_EXERCISE BRIEF_
Gather every line of the data below that contains the string "kern".

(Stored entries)
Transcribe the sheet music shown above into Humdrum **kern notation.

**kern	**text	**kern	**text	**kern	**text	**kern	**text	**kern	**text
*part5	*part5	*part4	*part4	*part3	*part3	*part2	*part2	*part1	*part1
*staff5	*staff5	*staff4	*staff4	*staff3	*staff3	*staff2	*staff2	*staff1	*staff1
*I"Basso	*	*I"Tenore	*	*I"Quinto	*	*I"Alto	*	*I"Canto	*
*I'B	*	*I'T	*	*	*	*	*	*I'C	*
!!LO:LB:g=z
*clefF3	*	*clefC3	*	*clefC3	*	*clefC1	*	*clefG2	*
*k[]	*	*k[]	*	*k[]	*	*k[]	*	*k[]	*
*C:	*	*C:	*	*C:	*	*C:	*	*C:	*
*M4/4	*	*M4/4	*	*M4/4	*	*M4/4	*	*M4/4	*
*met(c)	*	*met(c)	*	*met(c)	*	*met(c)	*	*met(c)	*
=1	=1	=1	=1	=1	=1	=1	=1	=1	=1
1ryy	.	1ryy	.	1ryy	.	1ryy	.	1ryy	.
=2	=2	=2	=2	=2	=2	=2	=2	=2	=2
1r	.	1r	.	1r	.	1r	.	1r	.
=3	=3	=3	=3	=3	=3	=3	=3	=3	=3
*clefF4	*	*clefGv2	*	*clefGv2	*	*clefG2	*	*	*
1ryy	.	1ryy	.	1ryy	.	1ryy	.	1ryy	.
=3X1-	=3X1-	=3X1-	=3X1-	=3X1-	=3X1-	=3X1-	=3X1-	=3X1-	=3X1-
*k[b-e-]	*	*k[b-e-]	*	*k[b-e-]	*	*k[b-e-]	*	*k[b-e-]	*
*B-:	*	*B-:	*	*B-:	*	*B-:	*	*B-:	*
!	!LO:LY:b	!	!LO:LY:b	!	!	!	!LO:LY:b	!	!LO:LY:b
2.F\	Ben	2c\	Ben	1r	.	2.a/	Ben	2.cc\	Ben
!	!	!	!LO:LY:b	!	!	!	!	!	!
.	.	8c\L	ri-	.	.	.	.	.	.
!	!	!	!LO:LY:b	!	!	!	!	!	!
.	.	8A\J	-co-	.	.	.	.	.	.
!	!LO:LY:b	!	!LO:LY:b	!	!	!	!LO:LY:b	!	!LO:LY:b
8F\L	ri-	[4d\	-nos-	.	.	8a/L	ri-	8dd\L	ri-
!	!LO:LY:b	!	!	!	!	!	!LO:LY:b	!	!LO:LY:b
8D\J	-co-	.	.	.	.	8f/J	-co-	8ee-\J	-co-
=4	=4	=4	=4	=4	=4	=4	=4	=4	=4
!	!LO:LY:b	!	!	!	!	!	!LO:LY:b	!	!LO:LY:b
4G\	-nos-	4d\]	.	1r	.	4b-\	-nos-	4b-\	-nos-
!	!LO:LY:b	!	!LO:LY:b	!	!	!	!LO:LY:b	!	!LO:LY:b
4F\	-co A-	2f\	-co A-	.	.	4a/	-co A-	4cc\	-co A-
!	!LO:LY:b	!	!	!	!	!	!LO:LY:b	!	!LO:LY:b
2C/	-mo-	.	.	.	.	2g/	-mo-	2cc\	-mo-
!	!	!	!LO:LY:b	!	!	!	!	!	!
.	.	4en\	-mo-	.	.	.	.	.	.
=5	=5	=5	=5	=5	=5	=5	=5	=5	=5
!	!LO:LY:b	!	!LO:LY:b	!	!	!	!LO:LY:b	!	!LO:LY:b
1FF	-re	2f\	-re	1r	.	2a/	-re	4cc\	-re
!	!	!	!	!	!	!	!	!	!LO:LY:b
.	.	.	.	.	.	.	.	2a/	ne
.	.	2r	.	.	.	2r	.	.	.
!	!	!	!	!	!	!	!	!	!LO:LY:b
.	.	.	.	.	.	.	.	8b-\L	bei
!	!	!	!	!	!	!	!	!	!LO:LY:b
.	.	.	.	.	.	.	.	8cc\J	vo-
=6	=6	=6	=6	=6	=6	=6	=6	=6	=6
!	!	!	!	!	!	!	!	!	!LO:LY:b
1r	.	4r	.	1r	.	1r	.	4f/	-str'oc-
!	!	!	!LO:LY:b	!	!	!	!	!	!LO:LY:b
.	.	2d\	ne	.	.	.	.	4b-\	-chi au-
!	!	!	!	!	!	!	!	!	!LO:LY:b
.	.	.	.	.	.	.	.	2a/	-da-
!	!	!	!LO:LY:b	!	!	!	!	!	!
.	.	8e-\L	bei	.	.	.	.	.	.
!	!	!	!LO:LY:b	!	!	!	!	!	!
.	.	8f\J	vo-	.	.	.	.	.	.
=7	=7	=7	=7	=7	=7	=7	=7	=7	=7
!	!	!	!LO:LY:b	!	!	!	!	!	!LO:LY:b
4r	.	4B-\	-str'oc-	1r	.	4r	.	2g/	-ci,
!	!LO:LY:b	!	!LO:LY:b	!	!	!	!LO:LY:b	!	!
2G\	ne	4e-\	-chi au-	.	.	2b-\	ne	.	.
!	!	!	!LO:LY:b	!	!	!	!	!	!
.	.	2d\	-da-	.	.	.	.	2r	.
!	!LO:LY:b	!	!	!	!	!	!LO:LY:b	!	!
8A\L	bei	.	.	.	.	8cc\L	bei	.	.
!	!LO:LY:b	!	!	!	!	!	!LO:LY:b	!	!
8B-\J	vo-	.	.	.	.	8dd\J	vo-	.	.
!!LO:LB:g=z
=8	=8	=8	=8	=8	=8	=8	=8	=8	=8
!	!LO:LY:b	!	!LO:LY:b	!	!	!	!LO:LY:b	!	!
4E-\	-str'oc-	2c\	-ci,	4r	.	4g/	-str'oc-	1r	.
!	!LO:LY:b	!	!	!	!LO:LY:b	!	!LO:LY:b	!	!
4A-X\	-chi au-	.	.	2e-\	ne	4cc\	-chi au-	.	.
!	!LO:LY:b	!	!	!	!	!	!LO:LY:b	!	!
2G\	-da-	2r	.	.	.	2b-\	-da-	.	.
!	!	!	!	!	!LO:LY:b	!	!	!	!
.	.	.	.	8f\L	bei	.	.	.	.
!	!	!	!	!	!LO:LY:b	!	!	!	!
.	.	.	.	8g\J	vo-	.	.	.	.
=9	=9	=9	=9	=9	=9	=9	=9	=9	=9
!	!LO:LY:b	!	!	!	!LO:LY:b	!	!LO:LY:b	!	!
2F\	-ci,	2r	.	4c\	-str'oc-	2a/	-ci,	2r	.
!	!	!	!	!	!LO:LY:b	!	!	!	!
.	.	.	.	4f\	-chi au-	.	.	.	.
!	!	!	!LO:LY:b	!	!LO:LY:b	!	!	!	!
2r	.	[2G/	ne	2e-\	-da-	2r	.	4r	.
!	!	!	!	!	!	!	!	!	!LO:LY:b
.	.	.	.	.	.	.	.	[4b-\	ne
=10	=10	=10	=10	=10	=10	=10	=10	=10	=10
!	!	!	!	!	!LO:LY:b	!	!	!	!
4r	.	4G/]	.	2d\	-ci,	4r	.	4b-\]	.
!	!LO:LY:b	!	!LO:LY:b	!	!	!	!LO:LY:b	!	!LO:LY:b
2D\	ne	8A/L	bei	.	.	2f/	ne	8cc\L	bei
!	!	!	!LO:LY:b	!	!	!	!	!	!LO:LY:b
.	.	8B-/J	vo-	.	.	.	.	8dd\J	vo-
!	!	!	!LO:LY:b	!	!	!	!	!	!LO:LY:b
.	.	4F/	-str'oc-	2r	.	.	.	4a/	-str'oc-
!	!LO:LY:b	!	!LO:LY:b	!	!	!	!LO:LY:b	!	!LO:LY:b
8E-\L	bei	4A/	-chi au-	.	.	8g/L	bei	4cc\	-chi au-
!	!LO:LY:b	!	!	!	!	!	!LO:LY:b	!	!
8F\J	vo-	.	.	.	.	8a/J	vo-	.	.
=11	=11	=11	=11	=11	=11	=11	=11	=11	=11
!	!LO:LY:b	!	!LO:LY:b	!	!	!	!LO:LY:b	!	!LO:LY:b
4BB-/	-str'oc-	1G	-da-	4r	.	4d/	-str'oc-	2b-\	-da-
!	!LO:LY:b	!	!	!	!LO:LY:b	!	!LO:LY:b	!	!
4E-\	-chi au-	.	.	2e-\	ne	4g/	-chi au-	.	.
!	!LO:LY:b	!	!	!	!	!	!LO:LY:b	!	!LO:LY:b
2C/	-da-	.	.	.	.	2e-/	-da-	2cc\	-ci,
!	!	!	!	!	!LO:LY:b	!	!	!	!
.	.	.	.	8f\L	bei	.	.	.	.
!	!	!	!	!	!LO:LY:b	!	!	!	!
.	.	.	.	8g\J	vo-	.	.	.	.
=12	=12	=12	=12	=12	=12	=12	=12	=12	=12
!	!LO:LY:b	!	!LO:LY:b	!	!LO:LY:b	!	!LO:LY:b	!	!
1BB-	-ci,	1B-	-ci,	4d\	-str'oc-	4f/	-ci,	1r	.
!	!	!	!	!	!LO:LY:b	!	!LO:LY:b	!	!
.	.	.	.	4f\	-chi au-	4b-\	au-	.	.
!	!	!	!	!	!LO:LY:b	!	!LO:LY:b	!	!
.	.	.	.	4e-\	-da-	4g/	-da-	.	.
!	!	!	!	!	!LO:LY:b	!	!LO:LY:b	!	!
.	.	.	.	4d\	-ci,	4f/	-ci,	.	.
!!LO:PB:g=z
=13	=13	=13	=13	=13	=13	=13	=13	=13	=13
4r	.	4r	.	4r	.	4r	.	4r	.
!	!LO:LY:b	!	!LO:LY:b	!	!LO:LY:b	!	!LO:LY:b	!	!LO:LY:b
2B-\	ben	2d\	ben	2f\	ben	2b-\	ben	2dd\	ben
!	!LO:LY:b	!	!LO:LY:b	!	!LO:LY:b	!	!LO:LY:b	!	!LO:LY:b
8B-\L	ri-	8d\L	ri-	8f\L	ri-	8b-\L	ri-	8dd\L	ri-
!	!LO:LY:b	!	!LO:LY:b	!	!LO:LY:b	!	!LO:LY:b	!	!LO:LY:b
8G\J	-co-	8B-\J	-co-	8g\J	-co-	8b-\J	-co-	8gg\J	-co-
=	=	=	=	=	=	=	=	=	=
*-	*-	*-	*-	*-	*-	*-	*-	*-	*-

_RESULT BELOW_
Transcribe the sheet music shown above into Humdrum **kern notation.
**kern	**text	**kern	**text	**kern	**text	**kern	**text	**kern	**text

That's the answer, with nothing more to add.